■ Work order:
Output the passage on grants versus contributions word for word, starting with the words containing "2. Does the" and ending with "and end date?".

Most nonprofit organizations are excited, and rightfully so, whenever a new funding source is identified and funding is awarded. Accounting for this funding is rarely a thought in the mind of the development staff, but can present a significant dilemma to a bookkeeper or finance director.
Grants and contributions share many of the same characteristics, but accounting for the transactions is very different. A large grant received near an organization’s year-end more than likely would not have a significant impact on the statement of activities. Conversely, a large contribution received at the same time could make the difference between a poor year and a great year.
Here are some ways to tell the difference so there are no surprises during your annual audit. The following characteristics suggest that the award is a grant:
1. Is the grantor receiving something in return? For example, research, budget reports, progress reports, or specific details on the outcome of the work.
2. Does the grantor require reporting at specific intervals or dates such as monthly, quarterly, annually, or at expenditure intervals (ie 25 percent of funds utilized, 50 percent utilized, etc.)?
3. Is there a set period during which the funds must be utilized, generally a start and end date?
4. Is the organization required to return any unused funding?

■ Data for analysis:
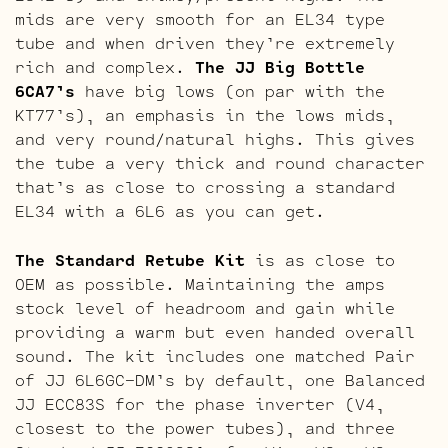
mids are very smooth for an EL34 type
tube and when driven they’re extremely
rich and complex.
The JJ Big Bottle
6CA7’s
have big lows (on par with the
KT77’s), an emphasis in the lows mids,
and very round/natural highs. This gives
the tube a very thick and round character
that’s as close to crossing a standard
EL34 with a 6L6 as you can get.
The Standard Retube Kit
is as close to
OEM as possible. Maintaining the amps
stock level of headroom and gain while
providing a warm but even handed overall
sound. The kit includes one matched Pair
of JJ 6L6GC-DM’s by default, one Balanced
JJ ECC83S for the phase inverter (V4,
closest to the power tubes), and three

■ Response to this exercise:
2. Does the grantor require reporting at specific intervals or dates such as monthly, quarterly, annually, or at expenditure intervals (ie 25 percent of funds utilized, 50 percent utilized, etc.)?
3. Is there a set period during which the funds must be utilized, generally a start and end date?